ALMODÓVAR: I was a little scared to work in English, but on the other hand it was also one of the reasons for making this short, the fact that it's 30 minutes was kind of an exercise to see if I was able to direct in English. But the truth is that Tilda's intervention has been key because from the first rehearsals there was an incredible chemistry between the two. We understood each other from the first moment and I didn't feel that I was speaking in a different language. Ultimately, the language we both spoke was the language of the cinema.
Q: Your last short film was 2009's "The Cannibalistic Councillor." How did it feel going back to this format?
ALMODÓVAR: You know, when I finished "Pain and Glory" … what I wanted to do and what I dreamed of was making this short film. It's not that I had lost my freedom while making "Pain and Glory," not at all. But the one hour and a half or two hours footage force you to do some things that you shouldn't have to take into account. I mean, being 30 minutes, I allowed myself more freedom than in a feature film for a mere narrative fact.
Q: Like getting off the set…
ALMODÓVAR: Of course. I wouldn't have been able to get off the set in a feature film, because it wouldn't make the sense it makes here.
Q: You've always been an advocate for the big screen experience. Has the pandemic changed your perception of streaming?

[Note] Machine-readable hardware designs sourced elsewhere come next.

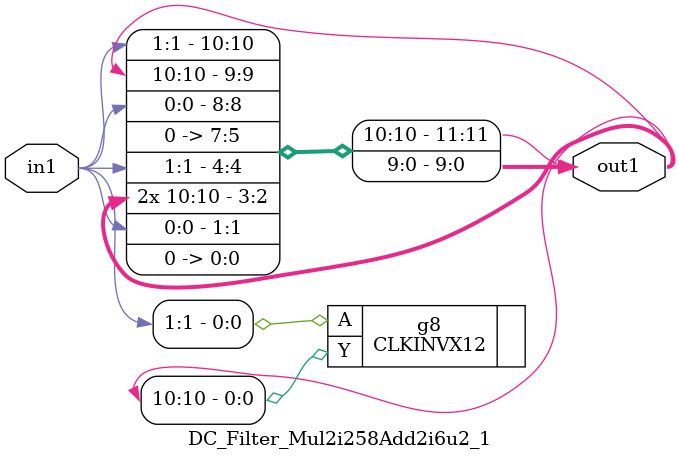
<source format=v>
`timescale 1ps / 1ps


module DC_Filter_Mul2i258Add2i6u2_1(in1, out1);
  input [1:0] in1;
  output [11:0] out1;
  wire [1:0] in1;
  wire [11:0] out1;
  assign out1[0] = 1'b0;
  assign out1[1] = in1[0];
  assign out1[2] = out1[10];
  assign out1[3] = out1[10];
  assign out1[4] = in1[1];
  assign out1[5] = 1'b0;
  assign out1[6] = 1'b0;
  assign out1[7] = 1'b0;
  assign out1[8] = in1[0];
  assign out1[9] = out1[10];
  assign out1[11] = in1[1];
  CLKINVX12 g8(.A (in1[1]), .Y (out1[10]));
endmodule


</source>
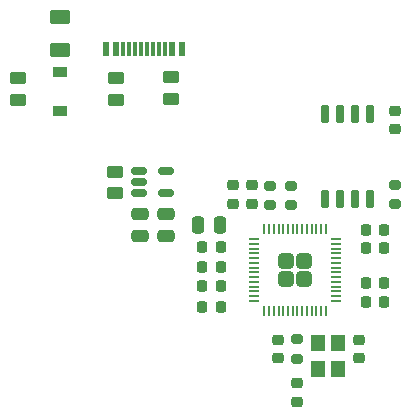
<source format=gbr>
%TF.GenerationSoftware,KiCad,Pcbnew,(6.0.6)*%
%TF.CreationDate,2022-07-20T13:38:39+10:00*%
%TF.ProjectId,SolderingInduction,536f6c64-6572-4696-9e67-496e64756374,3.5.0*%
%TF.SameCoordinates,Original*%
%TF.FileFunction,Paste,Bot*%
%TF.FilePolarity,Positive*%
%FSLAX46Y46*%
G04 Gerber Fmt 4.6, Leading zero omitted, Abs format (unit mm)*
G04 Created by KiCad (PCBNEW (6.0.6)) date 2022-07-20 13:38:39*
%MOMM*%
%LPD*%
G01*
G04 APERTURE LIST*
G04 Aperture macros list*
%AMRoundRect*
0 Rectangle with rounded corners*
0 $1 Rounding radius*
0 $2 $3 $4 $5 $6 $7 $8 $9 X,Y pos of 4 corners*
0 Add a 4 corners polygon primitive as box body*
4,1,4,$2,$3,$4,$5,$6,$7,$8,$9,$2,$3,0*
0 Add four circle primitives for the rounded corners*
1,1,$1+$1,$2,$3*
1,1,$1+$1,$4,$5*
1,1,$1+$1,$6,$7*
1,1,$1+$1,$8,$9*
0 Add four rect primitives between the rounded corners*
20,1,$1+$1,$2,$3,$4,$5,0*
20,1,$1+$1,$4,$5,$6,$7,0*
20,1,$1+$1,$6,$7,$8,$9,0*
20,1,$1+$1,$8,$9,$2,$3,0*%
G04 Aperture macros list end*
%ADD10RoundRect,0.200000X-0.275000X0.200000X-0.275000X-0.200000X0.275000X-0.200000X0.275000X0.200000X0*%
%ADD11RoundRect,0.250000X-0.450000X0.262500X-0.450000X-0.262500X0.450000X-0.262500X0.450000X0.262500X0*%
%ADD12RoundRect,0.250000X0.450000X-0.262500X0.450000X0.262500X-0.450000X0.262500X-0.450000X-0.262500X0*%
%ADD13RoundRect,0.225000X-0.250000X0.225000X-0.250000X-0.225000X0.250000X-0.225000X0.250000X0.225000X0*%
%ADD14RoundRect,0.150000X0.150000X-0.650000X0.150000X0.650000X-0.150000X0.650000X-0.150000X-0.650000X0*%
%ADD15RoundRect,0.225000X-0.225000X-0.250000X0.225000X-0.250000X0.225000X0.250000X-0.225000X0.250000X0*%
%ADD16RoundRect,0.225000X0.225000X0.250000X-0.225000X0.250000X-0.225000X-0.250000X0.225000X-0.250000X0*%
%ADD17R,1.200000X1.400000*%
%ADD18RoundRect,0.225000X0.250000X-0.225000X0.250000X0.225000X-0.250000X0.225000X-0.250000X-0.225000X0*%
%ADD19RoundRect,0.250000X-0.475000X0.250000X-0.475000X-0.250000X0.475000X-0.250000X0.475000X0.250000X0*%
%ADD20RoundRect,0.200000X0.275000X-0.200000X0.275000X0.200000X-0.275000X0.200000X-0.275000X-0.200000X0*%
%ADD21R,1.200000X0.900000*%
%ADD22RoundRect,0.249999X0.395001X0.395001X-0.395001X0.395001X-0.395001X-0.395001X0.395001X-0.395001X0*%
%ADD23RoundRect,0.050000X0.387500X0.050000X-0.387500X0.050000X-0.387500X-0.050000X0.387500X-0.050000X0*%
%ADD24RoundRect,0.050000X0.050000X0.387500X-0.050000X0.387500X-0.050000X-0.387500X0.050000X-0.387500X0*%
%ADD25R,0.600000X1.160000*%
%ADD26R,0.300000X1.160000*%
%ADD27RoundRect,0.250000X-0.625000X0.375000X-0.625000X-0.375000X0.625000X-0.375000X0.625000X0.375000X0*%
%ADD28RoundRect,0.150000X-0.512500X-0.150000X0.512500X-0.150000X0.512500X0.150000X-0.512500X0.150000X0*%
%ADD29RoundRect,0.250000X0.250000X0.475000X-0.250000X0.475000X-0.250000X-0.475000X0.250000X-0.475000X0*%
G04 APERTURE END LIST*
D10*
%TO.C,R3*%
X31625000Y-18425000D03*
X31625000Y-20075000D03*
%TD*%
D11*
%TO.C,R4*%
X21525000Y-9237500D03*
X21525000Y-11062500D03*
%TD*%
D10*
%TO.C,R2*%
X29925000Y-18425000D03*
X29925000Y-20075000D03*
%TD*%
D12*
%TO.C,R8*%
X16743750Y-19062500D03*
X16743750Y-17237500D03*
%TD*%
D13*
%TO.C,C7*%
X40425000Y-12125000D03*
X40425000Y-13675000D03*
%TD*%
D14*
%TO.C,U3*%
X38380000Y-19600000D03*
X37110000Y-19600000D03*
X35840000Y-19600000D03*
X34570000Y-19600000D03*
X34570000Y-12400000D03*
X35840000Y-12400000D03*
X37110000Y-12400000D03*
X38380000Y-12400000D03*
%TD*%
D15*
%TO.C,C14*%
X37980000Y-26660000D03*
X39530000Y-26660000D03*
%TD*%
%TO.C,C18*%
X37975000Y-23750000D03*
X39525000Y-23750000D03*
%TD*%
D16*
%TO.C,C11*%
X25700000Y-25300000D03*
X24150000Y-25300000D03*
%TD*%
%TO.C,C15*%
X25710000Y-26940000D03*
X24160000Y-26940000D03*
%TD*%
D13*
%TO.C,C6*%
X32200000Y-35175000D03*
X32200000Y-36725000D03*
%TD*%
D17*
%TO.C,Y1*%
X35675000Y-31750000D03*
X35675000Y-33950000D03*
X33975000Y-33950000D03*
X33975000Y-31750000D03*
%TD*%
D13*
%TO.C,C5*%
X37425000Y-31475000D03*
X37425000Y-33025000D03*
%TD*%
D18*
%TO.C,C9*%
X28325000Y-19950000D03*
X28325000Y-18400000D03*
%TD*%
D19*
%TO.C,C2*%
X18893750Y-20800000D03*
X18893750Y-22700000D03*
%TD*%
D20*
%TO.C,R6*%
X40425000Y-20025000D03*
X40425000Y-18375000D03*
%TD*%
D10*
%TO.C,R10*%
X32200000Y-31425000D03*
X32200000Y-33075000D03*
%TD*%
D21*
%TO.C,D2*%
X12125000Y-12100000D03*
X12125000Y-8800000D03*
%TD*%
D16*
%TO.C,C17*%
X25700000Y-28700000D03*
X24150000Y-28700000D03*
%TD*%
D11*
%TO.C,R7*%
X8550000Y-9337500D03*
X8550000Y-11162500D03*
%TD*%
D19*
%TO.C,C3*%
X21093750Y-20800000D03*
X21093750Y-22700000D03*
%TD*%
D13*
%TO.C,C10*%
X30600000Y-31485000D03*
X30600000Y-33035000D03*
%TD*%
D22*
%TO.C,U4*%
X32802817Y-24772183D03*
X31202817Y-26372183D03*
X32802817Y-26372183D03*
X31202817Y-24772183D03*
D23*
X35440317Y-22972183D03*
X35440317Y-23372183D03*
X35440317Y-23772183D03*
X35440317Y-24172183D03*
X35440317Y-24572183D03*
X35440317Y-24972183D03*
X35440317Y-25372183D03*
X35440317Y-25772183D03*
X35440317Y-26172183D03*
X35440317Y-26572183D03*
X35440317Y-26972183D03*
X35440317Y-27372183D03*
X35440317Y-27772183D03*
X35440317Y-28172183D03*
D24*
X34602817Y-29009683D03*
X34202817Y-29009683D03*
X33802817Y-29009683D03*
X33402817Y-29009683D03*
X33002817Y-29009683D03*
X32602817Y-29009683D03*
X32202817Y-29009683D03*
X31802817Y-29009683D03*
X31402817Y-29009683D03*
X31002817Y-29009683D03*
X30602817Y-29009683D03*
X30202817Y-29009683D03*
X29802817Y-29009683D03*
X29402817Y-29009683D03*
D23*
X28565317Y-28172183D03*
X28565317Y-27772183D03*
X28565317Y-27372183D03*
X28565317Y-26972183D03*
X28565317Y-26572183D03*
X28565317Y-26172183D03*
X28565317Y-25772183D03*
X28565317Y-25372183D03*
X28565317Y-24972183D03*
X28565317Y-24572183D03*
X28565317Y-24172183D03*
X28565317Y-23772183D03*
X28565317Y-23372183D03*
X28565317Y-22972183D03*
D24*
X29402817Y-22134683D03*
X29802817Y-22134683D03*
X30202817Y-22134683D03*
X30602817Y-22134683D03*
X31002817Y-22134683D03*
X31402817Y-22134683D03*
X31802817Y-22134683D03*
X32202817Y-22134683D03*
X32602817Y-22134683D03*
X33002817Y-22134683D03*
X33402817Y-22134683D03*
X33802817Y-22134683D03*
X34202817Y-22134683D03*
X34602817Y-22134683D03*
%TD*%
D25*
%TO.C,J1*%
X16025000Y-6885000D03*
X16825000Y-6885000D03*
D26*
X17975000Y-6885000D03*
X18975000Y-6885000D03*
X19475000Y-6885000D03*
X20475000Y-6885000D03*
D25*
X21625000Y-6885000D03*
X22425000Y-6885000D03*
X22425000Y-6885000D03*
X21625000Y-6885000D03*
D26*
X20975000Y-6885000D03*
X19975000Y-6885000D03*
X18475000Y-6885000D03*
X17475000Y-6885000D03*
D25*
X16825000Y-6885000D03*
X16025000Y-6885000D03*
%TD*%
D27*
%TO.C,F1*%
X12125000Y-4150000D03*
X12125000Y-6950000D03*
%TD*%
D16*
%TO.C,C12*%
X25700000Y-23650000D03*
X24150000Y-23650000D03*
%TD*%
D15*
%TO.C,C13*%
X37975000Y-22150000D03*
X39525000Y-22150000D03*
%TD*%
%TO.C,C16*%
X37975000Y-28300000D03*
X39525000Y-28300000D03*
%TD*%
D11*
%TO.C,R5*%
X16825000Y-9337500D03*
X16825000Y-11162500D03*
%TD*%
D28*
%TO.C,U1*%
X18806250Y-19050000D03*
X18806250Y-18100000D03*
X18806250Y-17150000D03*
X21081250Y-17150000D03*
X21081250Y-19050000D03*
%TD*%
D29*
%TO.C,C4*%
X25650000Y-21800000D03*
X23750000Y-21800000D03*
%TD*%
D18*
%TO.C,C8*%
X26725000Y-19950000D03*
X26725000Y-18400000D03*
%TD*%
M02*

</source>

ALMODÓVAR: No, but the truth is that streaming has filled the void left in me of not being able to go to the movies. In Madrid there are cinemas open, but the programming is very modest because the great films are hijacked by the studios. Even so, I still go at least once a week. I'm not such a fan of TV series, but the last one I've seen that I liked a lot is "The Queen's Gambit" and I absolutely adore the actress, who I've read in an interview wants to work with me and I'm going to tell her yes. I will contact her to tell her absolutely because she has an appearance that's very interesting to me; she can be a thousand different characters and she's a very good actress. I also follow faithfully "The Crown," which is a real spectacle. My struggle is that the model of the movie theaters does not disappear but coexist with the fiction on (streaming) platforms. It is very important to be in a room where the screen is much larger than the house where you live in. Big movies, good movies, deserve to absorb you completely.